Diary

Jennifer Egan

Monday was a less than perfect day, for the following reasons:

1. I never left the house. There is nothing more depressing than having one’s husband come home after dark, carrying the mail under his arm because you haven’t so much as descended to the ground floor to collect it.

2. (And this, not the baby, is the reason for No. 1.) My book revisions still aren’t done. I’ve been working on this novel for six years, and perhaps I’m subdividing the distance between two points infinitely, but the fact remains that when my editor called in the morning wondering if she should send a messenger to pick up the manuscript, the answer was still no. Yesterday I copied one entire thread of the novel—everything involving a particular character I’ve had lots of trouble with (or rather, a character I’ve been consistently enamored of, but whom readers have had trouble with) into one long document, so that I could read through it for development and consistency. I’ve done this many times in the course of six years, but today I barely got the job done, because …

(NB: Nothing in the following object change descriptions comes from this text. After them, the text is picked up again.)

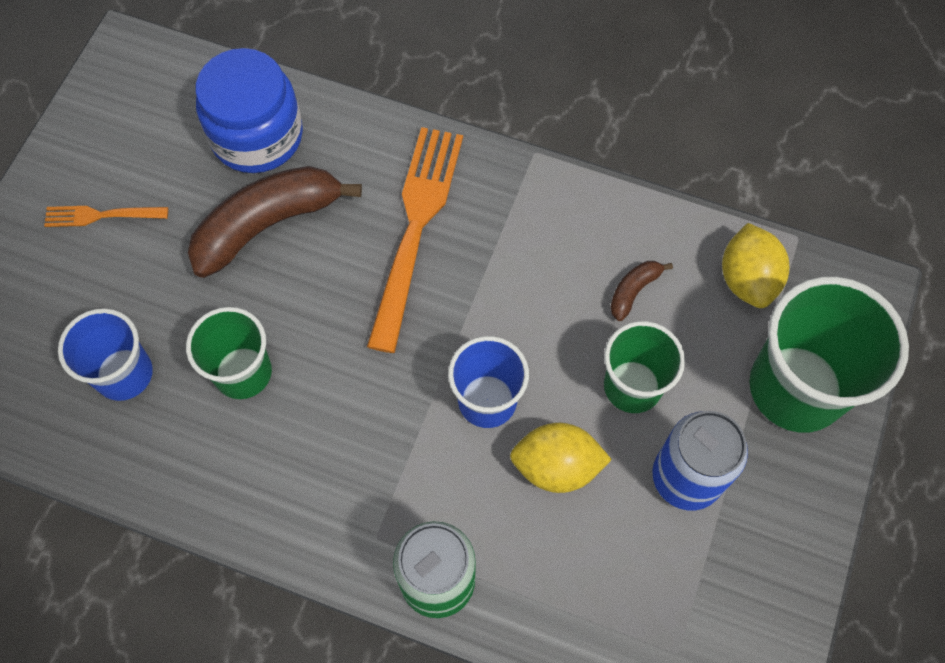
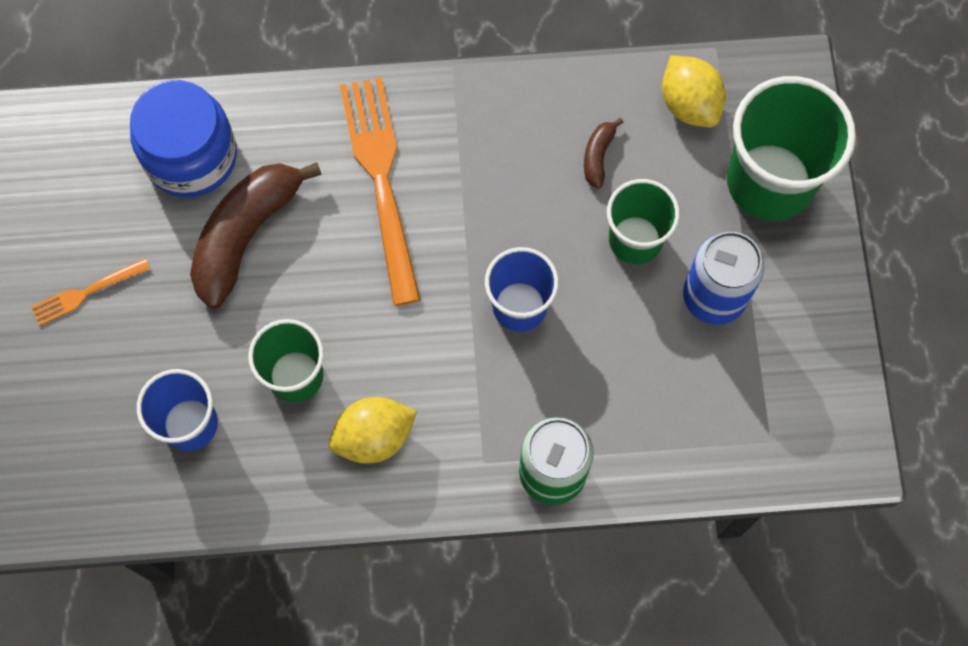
camera: 25 degrees left, 5 degrees up
yellow lemon [510,423,612,493] -> yellow lemon moved to [329,397,417,464]

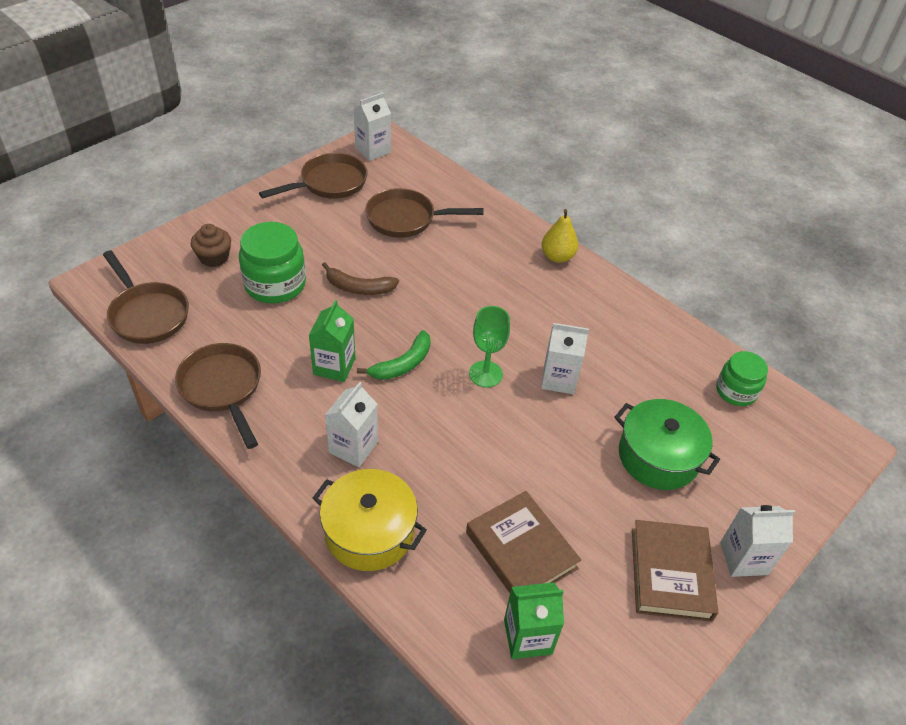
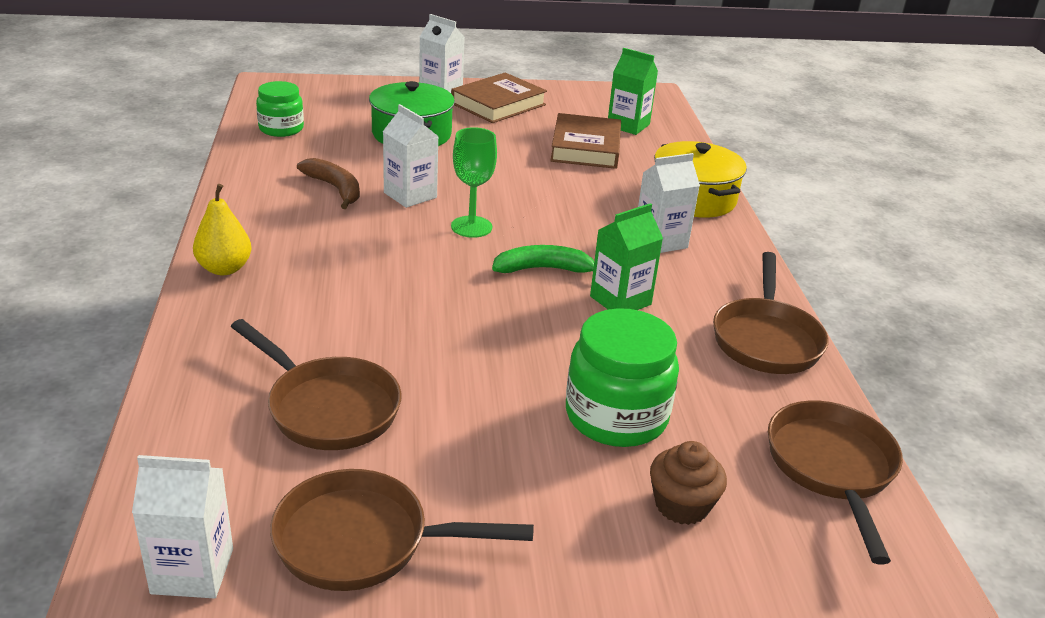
camera: 140 degrees left, 15 degrees down
brown banana [322,262,399,295] -> brown banana moved to [297,158,360,209]

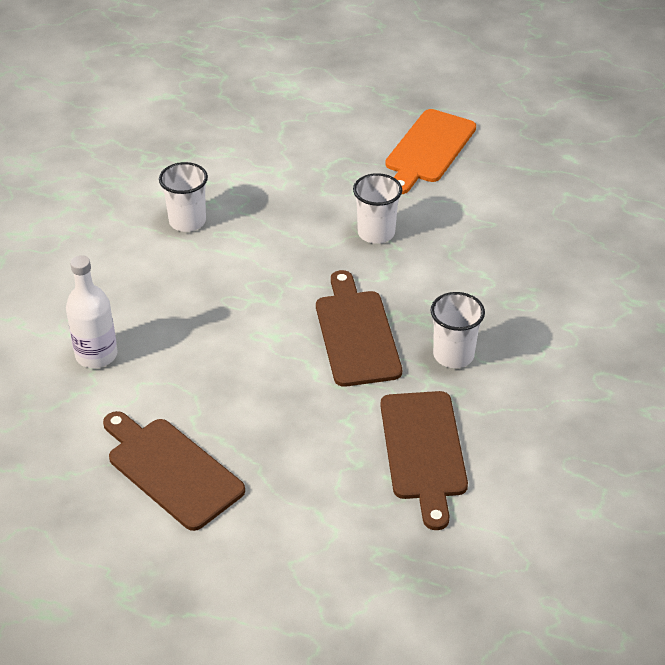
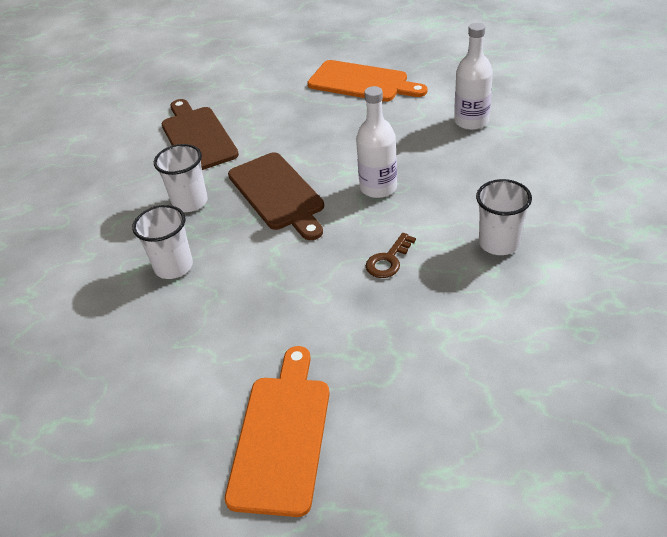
camera: 165 degrees right, 0 degrees up
brown cutting board [103,411,245,531] -> orange cutting board [307,60,427,102]
white cup [353,173,402,244] -> white cup moved to [132,205,193,279]
none -> white bottle [356,86,397,198]
none -> brown key [366,233,416,278]

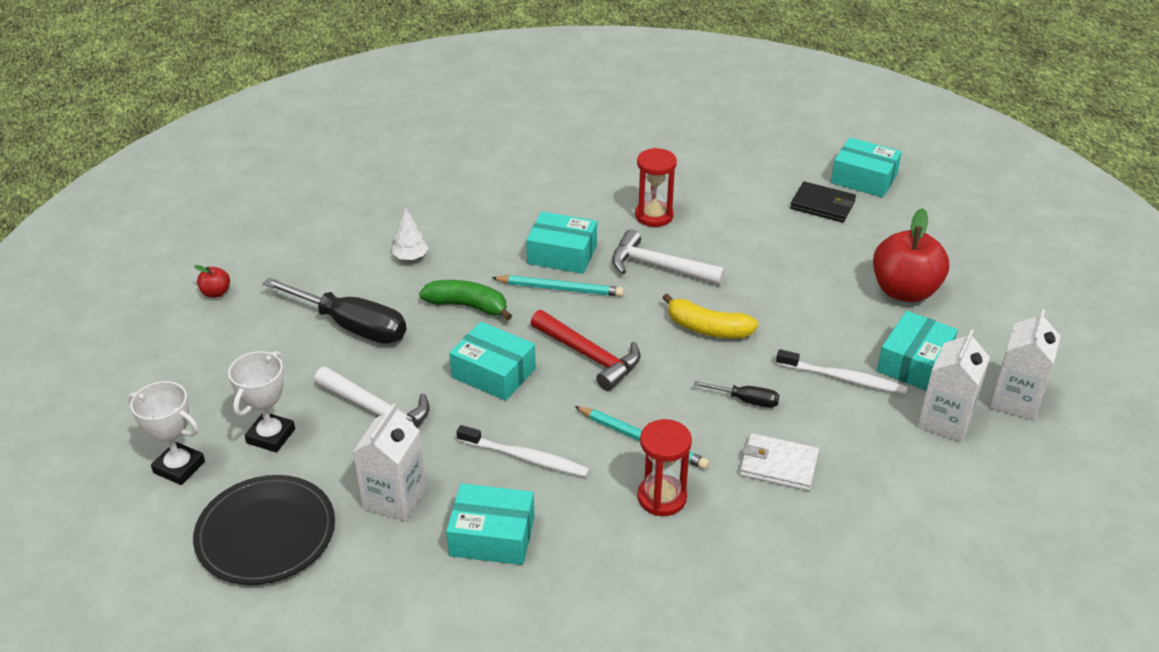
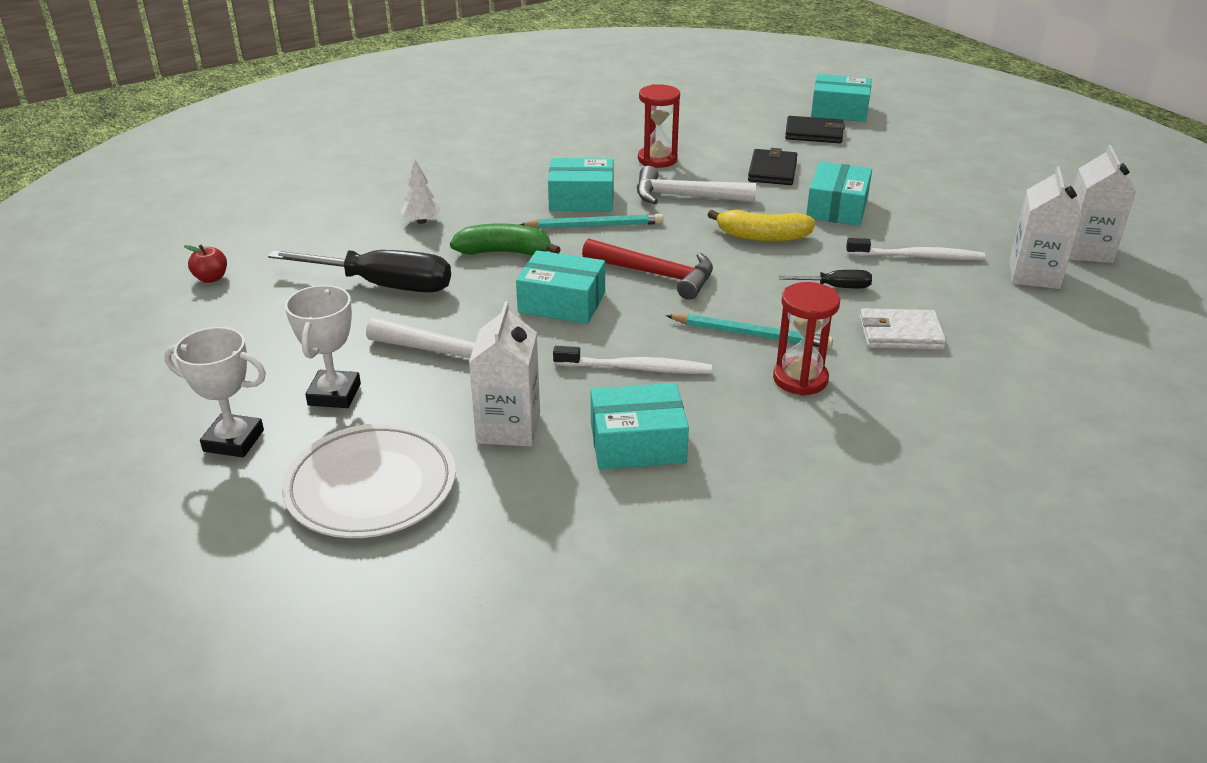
camera: 15 degrees left, 5 degrees down
black plate [193,475,335,585] -> white plate [282,423,456,538]
red apple [873,208,949,302] -> none
turquoise box [877,311,958,391] -> turquoise box moved to [806,162,872,226]
none -> black wallet [748,148,798,185]

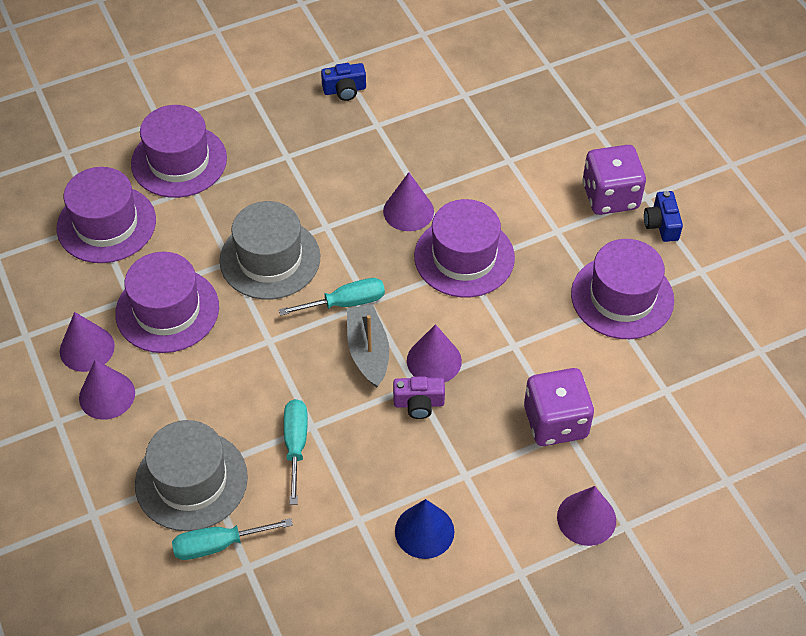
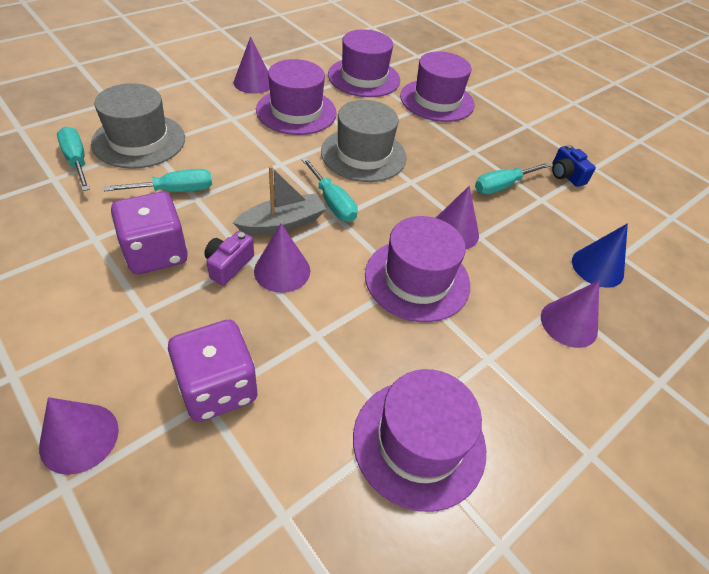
camera: 70 degrees right, 5 degrees down
purple cone [79,360,135,420] -> purple cone moved to [541,281,599,348]
purple camera [393,376,445,419] -> purple camera turned 45 degrees clockwise [204,231,254,285]
blue cone [395,499,454,559] -> blue cone moved to [572,223,628,288]
purple dice [583,145,646,215] -> purple dice moved to [111,192,188,274]
blue camera [644,191,683,242] -> none
none -> turquoise screwdriver [475,162,550,194]

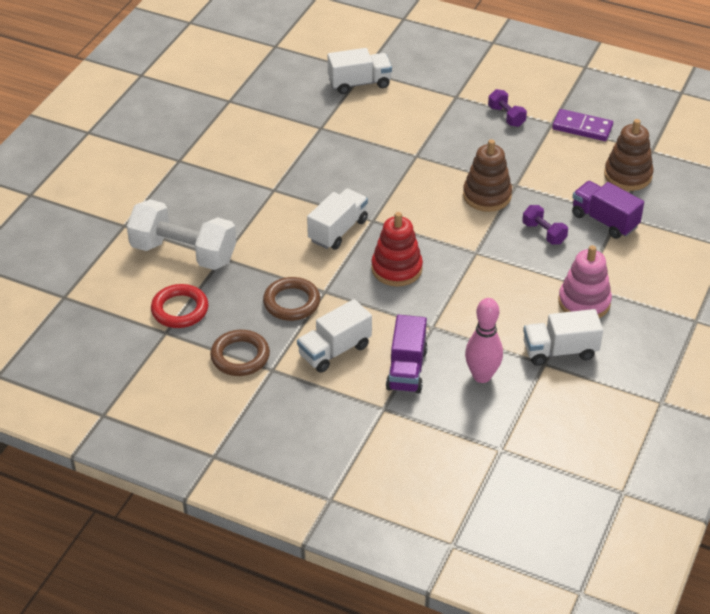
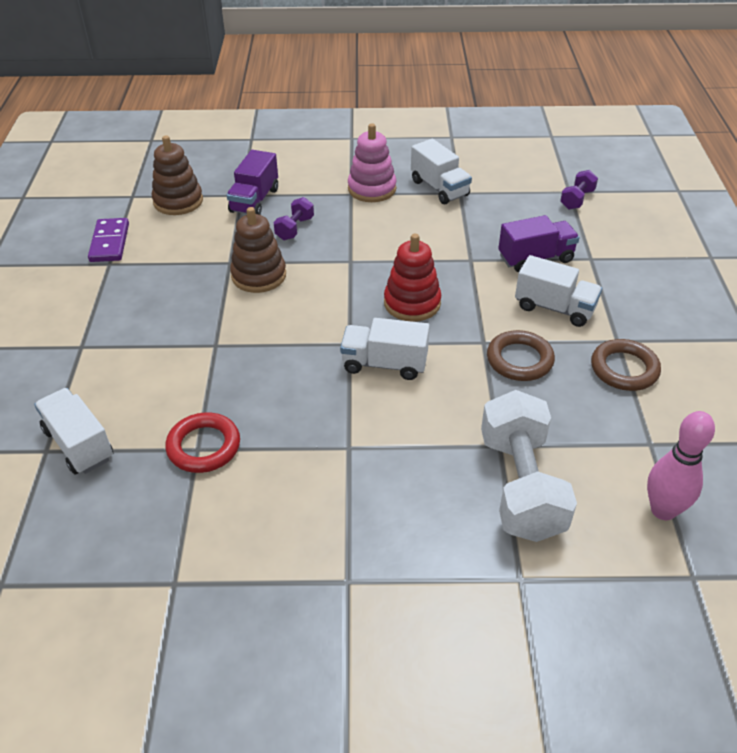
camera: 115 degrees left, 0 degrees up
red ring [151,284,209,328] -> red ring moved to [165,412,240,473]
pink bowling pin [465,298,503,383] -> pink bowling pin moved to [647,411,715,520]
purple dumbbell [488,89,527,127] -> purple dumbbell moved to [560,170,598,210]

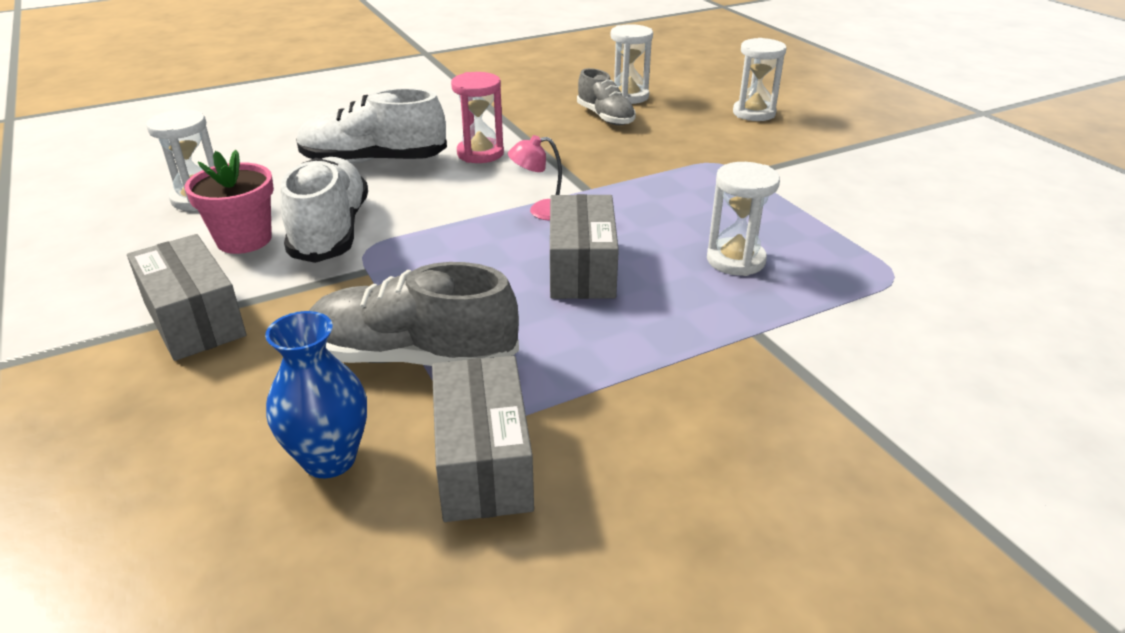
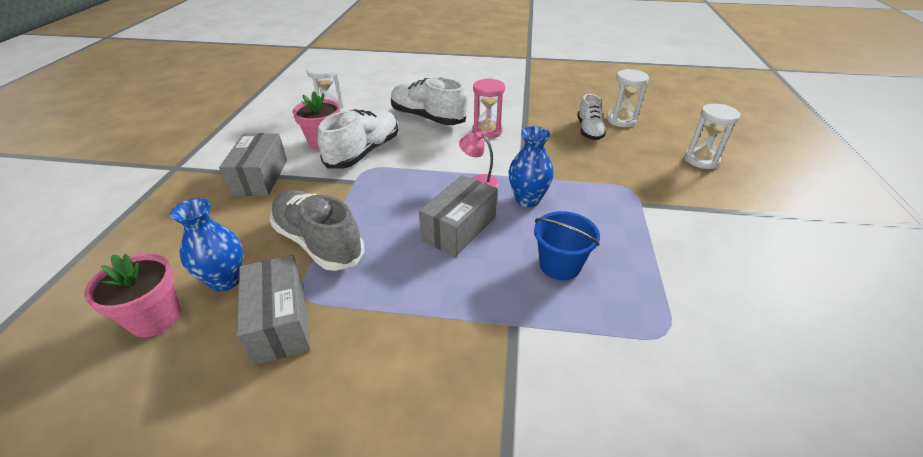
camera: 35 degrees right, 5 degrees up
grey box [432,356,534,522] -> grey box turned 45 degrees counterclockwise [237,255,310,365]
grey shoe [577,68,636,125] -> white shoe [577,94,606,140]
white hourglass [707,162,780,276] -> blue bucket [534,211,600,281]
none -> pink flower pot [84,253,181,337]
none -> blue vase [509,126,554,207]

3. Emmanuel screamed for many hours. Amy Baird, the extraordinary baby-nurse, isn’t here anymore (since I thought my book revisions would be done), and so it was I, and then David and I, doing tap dances and pirouettes and animal impressions in an effort to console our tiny, inconsolable son. This went on for hours. Finally, at around 11 p.m., David lay him in the bassinet, still howling, and he promptly fell asleep, raising the question of whether our tap dancing and pirouetting was what had been making him crazy (and who could blame him?)—perhaps all he’d wanted was to be left alone. In any case, when a blissful hush suddenly encompassed our apartment, David finally put the steaks he’d brought home for dinner (Monday being the one night the theater is dark) under the broiler. And then came the day’s offering of high comedy: The steaks set off the smoke alarm, which let fly many piercing shrieks, and David and I ran around the apartment in a Chaplinesque effort to disassemble the thing (Oh my God, the chair’s not high enough! What about the ladder? Where’s the ladder?) before it woke the baby. Which we managed to do. And the steaks were superb, by the way.

There is one enormous compensation for the myopic bubble of book and baby in which I presently find myself: The presidency of George W. Bush does not seem real to me. It’s like an awful rumor or a fantasy; a prospect so deeply interwoven with my present surreal and chaotic state that I half believe I will emerge to find that it never even happened.